● **TASK BRIEF**:
Report every line in the listing that contains the string "توقع".
⁂
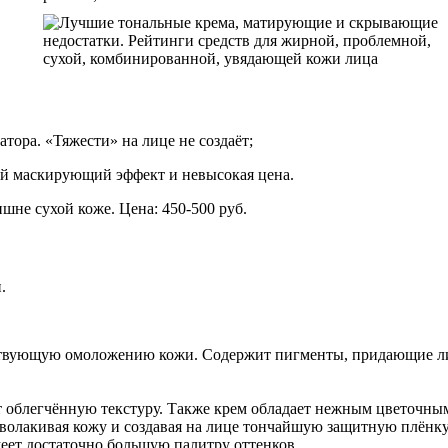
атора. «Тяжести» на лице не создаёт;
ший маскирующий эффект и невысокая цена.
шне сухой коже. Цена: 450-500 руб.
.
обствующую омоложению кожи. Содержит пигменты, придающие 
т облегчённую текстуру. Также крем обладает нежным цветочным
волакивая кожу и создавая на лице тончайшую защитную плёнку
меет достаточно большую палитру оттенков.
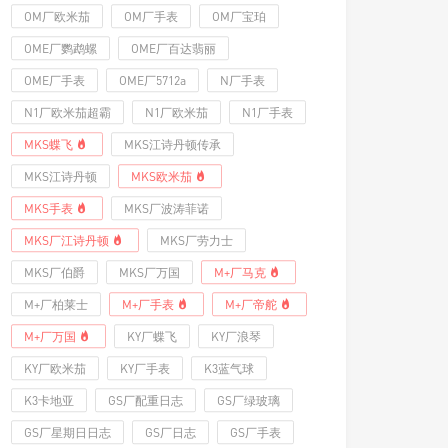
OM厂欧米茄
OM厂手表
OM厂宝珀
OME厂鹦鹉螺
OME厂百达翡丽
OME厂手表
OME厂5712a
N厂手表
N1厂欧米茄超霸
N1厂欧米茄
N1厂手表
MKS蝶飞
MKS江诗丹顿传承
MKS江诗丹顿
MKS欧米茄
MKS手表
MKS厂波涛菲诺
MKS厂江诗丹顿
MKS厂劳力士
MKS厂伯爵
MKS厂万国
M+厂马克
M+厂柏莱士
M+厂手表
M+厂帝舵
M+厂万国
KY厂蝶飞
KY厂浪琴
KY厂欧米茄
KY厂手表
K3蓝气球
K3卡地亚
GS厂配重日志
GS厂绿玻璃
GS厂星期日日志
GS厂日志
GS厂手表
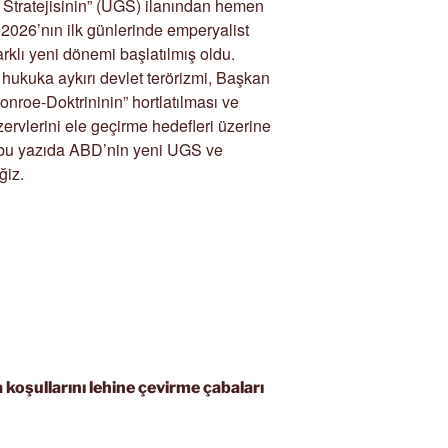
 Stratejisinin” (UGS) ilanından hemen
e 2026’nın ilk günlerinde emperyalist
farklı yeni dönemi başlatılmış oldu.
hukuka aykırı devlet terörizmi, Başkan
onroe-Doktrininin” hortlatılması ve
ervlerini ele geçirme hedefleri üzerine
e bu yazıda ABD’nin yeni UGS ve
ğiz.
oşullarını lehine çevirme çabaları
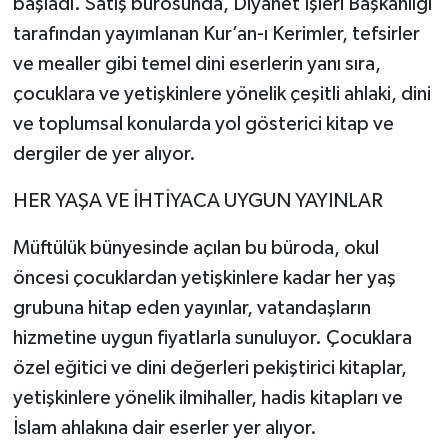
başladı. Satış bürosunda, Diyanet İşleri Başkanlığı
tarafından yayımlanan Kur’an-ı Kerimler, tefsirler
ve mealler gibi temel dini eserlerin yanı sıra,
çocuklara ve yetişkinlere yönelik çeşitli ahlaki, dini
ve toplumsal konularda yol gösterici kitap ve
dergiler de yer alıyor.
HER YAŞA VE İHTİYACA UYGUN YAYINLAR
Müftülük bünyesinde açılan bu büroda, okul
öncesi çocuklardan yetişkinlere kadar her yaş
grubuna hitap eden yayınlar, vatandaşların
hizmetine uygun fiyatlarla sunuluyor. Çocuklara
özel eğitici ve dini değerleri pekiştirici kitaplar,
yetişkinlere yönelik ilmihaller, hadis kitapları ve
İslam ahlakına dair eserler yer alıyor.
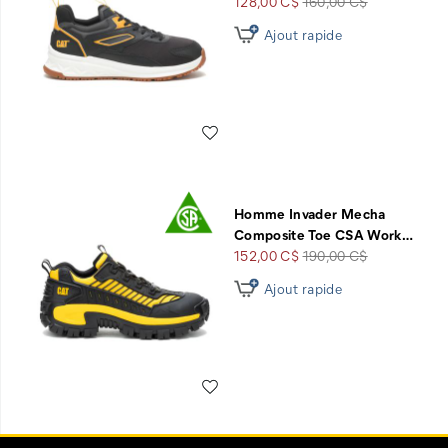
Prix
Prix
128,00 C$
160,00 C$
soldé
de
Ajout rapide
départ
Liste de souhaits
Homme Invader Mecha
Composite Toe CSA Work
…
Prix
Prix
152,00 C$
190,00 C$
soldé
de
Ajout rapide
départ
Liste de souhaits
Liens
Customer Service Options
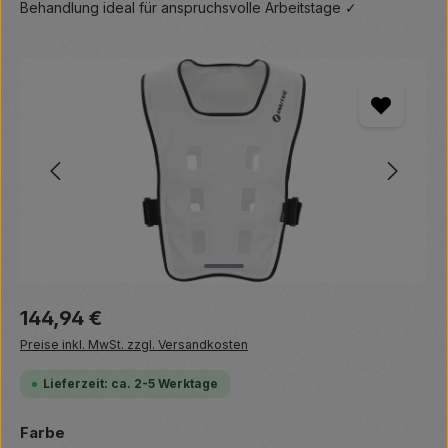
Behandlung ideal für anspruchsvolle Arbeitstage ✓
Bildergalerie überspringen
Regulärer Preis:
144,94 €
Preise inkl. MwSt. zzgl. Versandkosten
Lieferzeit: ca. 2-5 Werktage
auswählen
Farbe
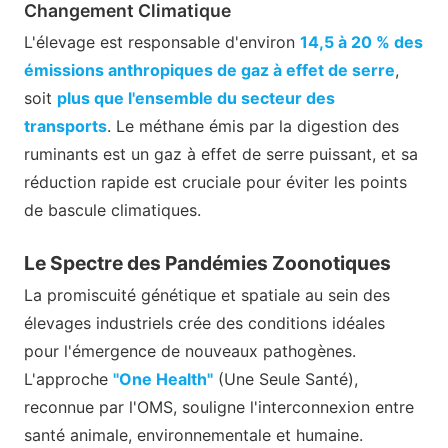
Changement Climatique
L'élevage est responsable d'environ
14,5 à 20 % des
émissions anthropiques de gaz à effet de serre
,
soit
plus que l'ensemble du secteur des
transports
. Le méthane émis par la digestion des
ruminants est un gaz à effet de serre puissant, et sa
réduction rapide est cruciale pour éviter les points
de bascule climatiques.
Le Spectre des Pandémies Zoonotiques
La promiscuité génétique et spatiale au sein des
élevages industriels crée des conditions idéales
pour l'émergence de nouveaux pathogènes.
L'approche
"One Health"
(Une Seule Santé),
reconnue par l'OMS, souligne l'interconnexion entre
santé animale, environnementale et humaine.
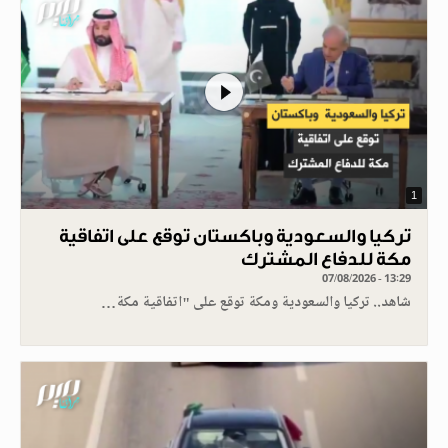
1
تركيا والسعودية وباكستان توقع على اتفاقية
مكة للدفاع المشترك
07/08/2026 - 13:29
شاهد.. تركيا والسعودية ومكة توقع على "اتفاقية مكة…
⁂
● **OUTPUT OF THE EXERCISE**:
تركيا والسعودية وباكستان توقع على اتفاقية
شاهد.. تركيا والسعودية ومكة توقع على "اتفاقية مكة…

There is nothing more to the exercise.